Photographers love to geek out on camera settings, and this project was no different. For this shoot, my settings were ISO 800, f/1.7 at 1/60s, providing me with the flexibility to shoot handheld. Nevertheless, for the black-and-white image, I made a slight adjustment. With the wall's white background and the projected image also containing ample white elements, I opted for an ISO of 200. This helped prevent the image from becoming overexposed, retaining the details and contrast I desired.

Adding the Magic Touch

As any Utah beauty photographer would attest, a photoshoot isn't complete without that touch of magic. In this case, I decided to elevate the images into a beauty shoot. To accomplish this, I introduced a Lume Cube, creatively housed within my DIY Snoot. The result was nothing short of extraordinary.
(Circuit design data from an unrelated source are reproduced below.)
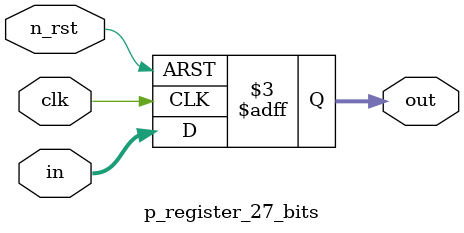
<source format=v>
module p_register_27_bits (out, in, clk, n_rst) ;
output reg [26:0]	out ;
input	[26:0]	in ;
input			clk, n_rst ;

// flipflop 	ff_00	(out[00], in[00], clk, n_rst) ;
// flipflop 	ff_01	(out[01], in[01], clk, n_rst) ;
// flipflop 	ff_02	(out[02], in[02], clk, n_rst) ;
// flipflop 	ff_03	(out[03], in[03], clk, n_rst) ;
// flipflop 	ff_04	(out[04], in[04], clk, n_rst) ;
// flipflop 	ff_05	(out[05], in[05], clk, n_rst) ;
// flipflop 	ff_06	(out[06], in[06], clk, n_rst) ;
// flipflop 	ff_07	(out[07], in[07], clk, n_rst) ;
// flipflop 	ff_08	(out[08], in[08], clk, n_rst) ;
// flipflop 	ff_09	(out[09], in[09], clk, n_rst) ;
// flipflop 	ff_10	(out[10], in[10], clk, n_rst) ;
// flipflop 	ff_11	(out[11], in[11], clk, n_rst) ;
// flipflop 	ff_12	(out[12], in[12], clk, n_rst) ;
// flipflop 	ff_13	(out[13], in[13], clk, n_rst) ;
// flipflop 	ff_14	(out[14], in[14], clk, n_rst) ;
// flipflop 	ff_15	(out[15], in[15], clk, n_rst) ;
// flipflop 	ff_16	(out[16], in[16], clk, n_rst) ;
// flipflop 	ff_17	(out[17], in[17], clk, n_rst) ;
// flipflop 	ff_18	(out[18], in[18], clk, n_rst) ;
// flipflop 	ff_19	(out[19], in[19], clk, n_rst) ;
// flipflop 	ff_20	(out[20], in[20], clk, n_rst) ;
// flipflop 	ff_21	(out[21], in[21], clk, n_rst) ;
// flipflop 	ff_22	(out[22], in[22], clk, n_rst) ;
// flipflop 	ff_23	(out[23], in[23], clk, n_rst) ;
// flipflop 	ff_24	(out[24], in[24], clk, n_rst) ;
// flipflop 	ff_25	(out[25], in[25], clk, n_rst) ;
// flipflop 	ff_26	(out[26], in[26], clk, n_rst) ;

always @(posedge clk or negedge n_rst) begin
   if(!n_rst) begin
      out <= 0;
   end else begin
      out <= in;
   end
end

endmodule // register_27_bits

</source>
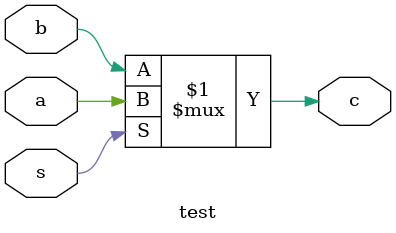
<source format=v>
module test(input a, input b, input s, output c);

assign c = s ? a : b;

endmodule

</source>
model standing in front of blue galaxy image projected onto her with a beam of light across her eyes


This unique DIY projector photography experiment is a testament to the boundless possibilities for creative photographers. The freedom to experiment, combine elements, and create something truly distinctive is the essence of photography. As a Utah-based photographer, I've learned that the beauty of this remarkable state extends to the creativity it inspires. So, fellow photographers, let this serve as a reminder that the realm of photography is one where your imagination can truly shine. Experiment, create, and let your art illuminate the world.